How can a woman be bad in bed? Did she not spread her legs wide enough? :D

JL:kiss:


Two main things, really..


1. She was far too quite. I like someone to at least make SOME sound, so I know if I'm doing something right.

2. She just...laid there. It was like masturbation without using my hand. Although, I think masturbation is less work than that was.

Also, just like her best friend who I later dated, she wasn't big on oral sex. And by "wasn't big on oral sex," I mean she wouldn't do it. Slept with her four or five times, and she only gave me head ONCE. Her friend was only a little better than that.

Although, as far as her friend went, she was great in bed with that one exception.
 
No, but dont think i can really see a problem with it either.

Take it as it comes (no pun intended! :D ) and if the sex is just sex and nothing else (ie - relationship) so what?
Move on to something that is better... and if the user needs sex again and you've got no reason not to, other than they are using you (ie - no new partner your being faithful to) - why the hell wouldnt you let yourself be used for sex. Its a two way street! Its pretty hard to lay there and not "get" anything from it - know what i mean!
Guys being used for sex? I think it is just an oxymoron. No such thing.:rolleyes:
 
juicylips said:
How can a woman be bad in bed?
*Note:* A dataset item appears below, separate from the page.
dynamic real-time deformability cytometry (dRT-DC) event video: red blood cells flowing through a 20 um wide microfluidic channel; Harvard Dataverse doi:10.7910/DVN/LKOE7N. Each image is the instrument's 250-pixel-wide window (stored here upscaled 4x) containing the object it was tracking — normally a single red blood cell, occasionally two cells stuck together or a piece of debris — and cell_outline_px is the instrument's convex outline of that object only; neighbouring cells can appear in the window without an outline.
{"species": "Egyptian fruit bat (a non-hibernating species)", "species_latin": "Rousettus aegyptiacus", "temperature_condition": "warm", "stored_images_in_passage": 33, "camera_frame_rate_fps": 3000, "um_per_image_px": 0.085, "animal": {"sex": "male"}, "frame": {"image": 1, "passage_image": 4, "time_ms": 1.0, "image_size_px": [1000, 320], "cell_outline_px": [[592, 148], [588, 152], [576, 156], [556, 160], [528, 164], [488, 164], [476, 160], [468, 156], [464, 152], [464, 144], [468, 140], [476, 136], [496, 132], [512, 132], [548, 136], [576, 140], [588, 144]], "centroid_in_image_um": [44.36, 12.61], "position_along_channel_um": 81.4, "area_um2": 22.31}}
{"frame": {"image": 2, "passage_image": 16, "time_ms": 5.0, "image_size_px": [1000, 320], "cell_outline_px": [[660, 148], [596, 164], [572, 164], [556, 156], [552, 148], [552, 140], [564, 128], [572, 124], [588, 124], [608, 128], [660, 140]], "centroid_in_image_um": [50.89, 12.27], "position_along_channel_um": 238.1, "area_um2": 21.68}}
Did she not spread her legs wide enough? :D

JL:kiss:

She can lie there like a sack of coal and not move her body or show any signs of enjoying herself.
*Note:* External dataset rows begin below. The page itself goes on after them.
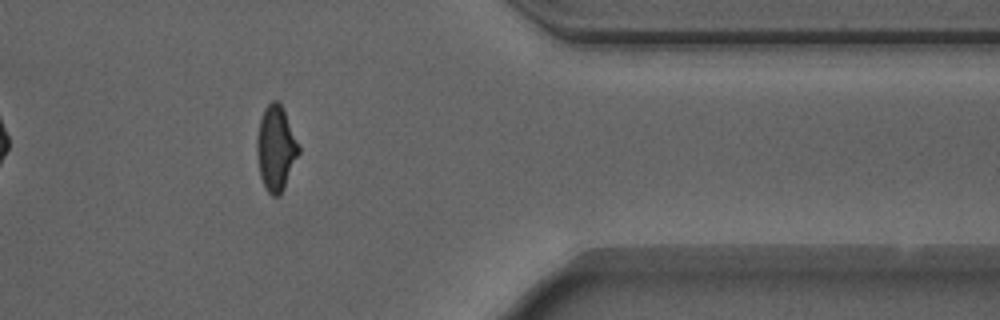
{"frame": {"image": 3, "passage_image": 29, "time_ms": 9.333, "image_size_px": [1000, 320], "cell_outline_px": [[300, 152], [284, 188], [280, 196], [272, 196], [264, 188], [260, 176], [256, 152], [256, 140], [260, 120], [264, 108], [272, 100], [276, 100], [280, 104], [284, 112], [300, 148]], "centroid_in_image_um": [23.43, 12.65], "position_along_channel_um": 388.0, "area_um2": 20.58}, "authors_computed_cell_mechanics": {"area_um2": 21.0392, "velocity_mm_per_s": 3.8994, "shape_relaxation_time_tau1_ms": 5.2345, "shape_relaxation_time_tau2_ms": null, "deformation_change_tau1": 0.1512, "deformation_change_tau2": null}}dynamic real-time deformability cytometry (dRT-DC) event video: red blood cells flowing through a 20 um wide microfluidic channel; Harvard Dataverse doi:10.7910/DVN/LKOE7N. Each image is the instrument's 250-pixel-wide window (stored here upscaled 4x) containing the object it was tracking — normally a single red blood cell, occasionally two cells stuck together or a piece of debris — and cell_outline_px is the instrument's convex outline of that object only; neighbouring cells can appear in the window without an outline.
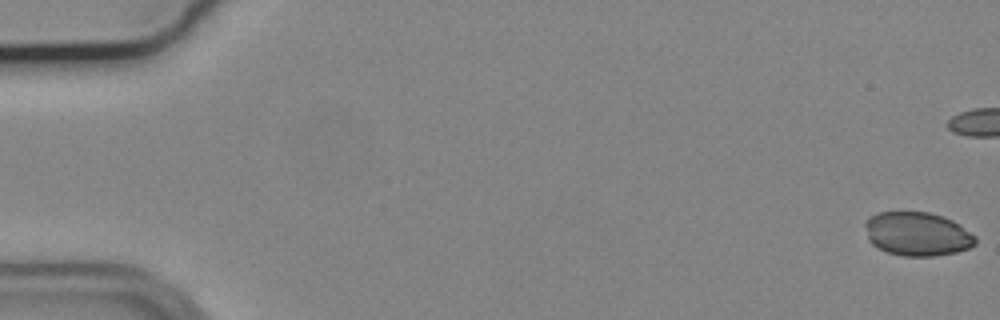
{"species": "common noctule bat (a hibernating species)", "species_latin": "Nyctalus noctula", "temperature_condition": "cold", "stored_images_in_passage": 57, "camera_frame_rate_fps": 3000, "um_per_image_px": 0.085, "animal": {"sex": "male", "body_mass_g": 19.2, "forearm_length_mm": 51.8}, "frame": {"image": 1, "passage_image": 1, "time_ms": 0.0, "image_size_px": [1000, 320], "cell_outline_px": [[976, 244], [968, 248], [956, 252], [936, 256], [904, 256], [888, 252], [876, 248], [868, 240], [864, 224], [868, 216], [880, 212], [928, 212], [944, 216], [960, 224], [976, 236]], "centroid_in_image_um": [77.96, 19.88], "position_along_channel_um": 7.0, "area_um2": 28.44}}
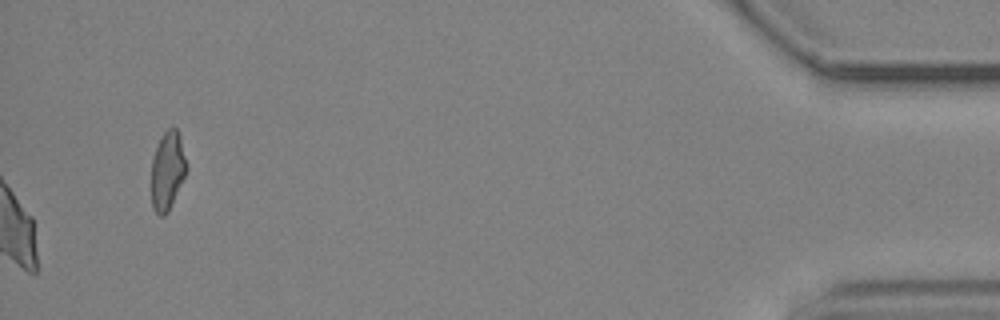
{"frame": {"image": 2, "passage_image": 57, "time_ms": 18.667, "image_size_px": [1000, 320], "cell_outline_px": [[188, 168], [168, 212], [164, 216], [160, 216], [152, 208], [152, 160], [156, 148], [164, 132], [172, 124], [176, 128], [180, 136]], "centroid_in_image_um": [14.25, 14.49], "position_along_channel_um": 421.0, "area_um2": 15.95}}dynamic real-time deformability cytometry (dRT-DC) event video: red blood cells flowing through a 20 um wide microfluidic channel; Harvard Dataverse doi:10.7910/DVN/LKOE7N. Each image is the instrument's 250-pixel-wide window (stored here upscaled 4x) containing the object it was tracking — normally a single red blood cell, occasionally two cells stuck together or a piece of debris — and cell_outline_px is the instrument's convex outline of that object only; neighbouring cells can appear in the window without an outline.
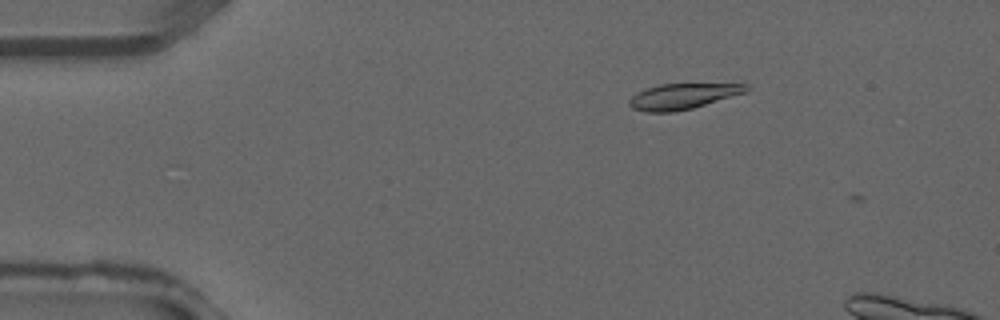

Particularly irritating when, only hours before at the café, she was a poster child for Flirtation and Innuendo.
 
DeityMun said:



Two main things, really..


1. She was far too quite. I like someone to at least make SOME sound, so I know if I'm doing something right.

2. She just...laid there. It was like masturbation without using my hand. Although, I think masturbation is less work than that was.
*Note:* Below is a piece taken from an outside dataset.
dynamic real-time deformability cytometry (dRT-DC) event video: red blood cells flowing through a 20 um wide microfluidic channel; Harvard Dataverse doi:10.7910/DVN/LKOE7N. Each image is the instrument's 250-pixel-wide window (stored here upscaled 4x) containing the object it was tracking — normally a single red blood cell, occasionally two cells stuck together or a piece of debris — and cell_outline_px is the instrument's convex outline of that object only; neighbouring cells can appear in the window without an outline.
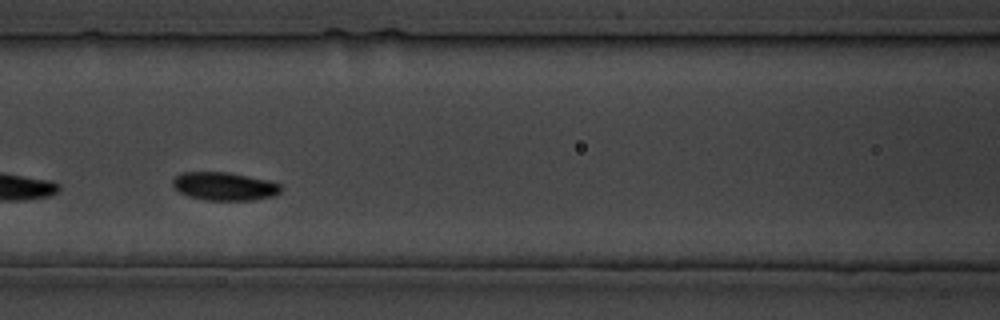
{"species": "common noctule bat (a hibernating species)", "species_latin": "Nyctalus noctula", "temperature_condition": "cold", "stored_images_in_passage": 30, "camera_frame_rate_fps": 3000, "um_per_image_px": 0.085, "animal": {"sex": "male", "body_mass_g": 19.5, "forearm_length_mm": 54.6}, "frame": {"image": 1, "passage_image": 9, "time_ms": 9.333, "image_size_px": [1000, 320], "cell_outline_px": [[284, 188], [280, 192], [272, 196], [252, 200], [204, 200], [188, 196], [180, 192], [172, 184], [172, 180], [180, 172], [228, 172], [268, 180], [280, 184]], "centroid_in_image_um": [19.07, 15.83], "position_along_channel_um": 147.5, "area_um2": 17.8}}
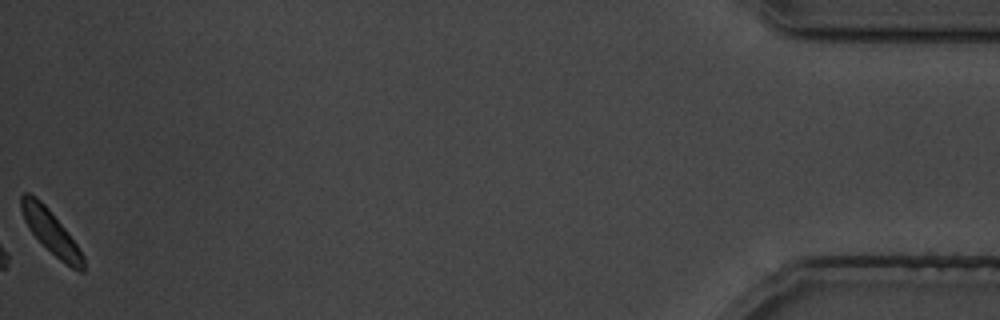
{"frame": {"image": 2, "passage_image": 30, "time_ms": 35.333, "image_size_px": [1000, 320], "cell_outline_px": [[84, 272], [80, 272], [72, 268], [60, 260], [28, 228], [24, 220], [20, 208], [20, 196], [24, 192], [28, 192], [36, 196], [48, 208], [64, 228], [76, 244], [84, 256]], "centroid_in_image_um": [4.3, 19.68], "position_along_channel_um": 430.9, "area_um2": 15.43}}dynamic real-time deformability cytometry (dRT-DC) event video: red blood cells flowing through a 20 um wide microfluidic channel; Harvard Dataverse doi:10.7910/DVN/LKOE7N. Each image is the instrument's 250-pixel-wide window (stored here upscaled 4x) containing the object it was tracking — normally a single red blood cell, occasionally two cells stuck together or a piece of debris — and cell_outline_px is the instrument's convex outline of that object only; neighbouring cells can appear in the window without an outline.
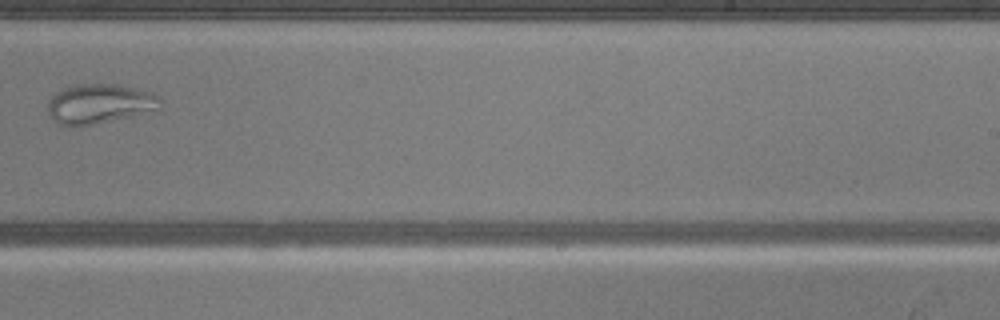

Also, just like her best friend who I later dated, she wasn't big on oral sex. And by "wasn't big on oral sex," I mean she wouldn't do it. Slept with her four or five times, and she only gave me head ONCE. Her friend was only a little better than that.

Although, as far as her friend went, she was great in bed with that one exception.


How does that equate to you being used by her though? Sounds fairly mutual to me?
 
I got used once. It hurt for about a day or so. I got over it. What are my other choices, y'know?
 
The Dipsomaniac said:



How does that equate to you being used by her though? Sounds fairly mutual to me?


That was how she was bad in bed, not how I was used.
 
Marxist said:
I got used once. It hurt for about a day or so. I got over it. What are my other choices, y'know?


I did warn you before hand, ya know.
It was suppose to hurt, babe. Otherwise, why bother.

JL
 
juicylips said:



I did warn you before hand, ya know.
It was suppose to hurt, babe. Otherwise, why bother.

JL

You couldn't hurt me if you had a sledgehammer and a bottle of rubbing alcohol.












You'd fuck yourself on the sledgehammer and drink the rubbing alcohol.
 
Marxist said:


You couldn't hurt me if you had a sledgehammer and a bottle of rubbing alcohol.
You'd fuck yourself on the sledgehammer and drink the rubbing alcohol.


My, my...aren't we in fine JL bashing form this morning.

But then again, maybe you were just trying to compliment me.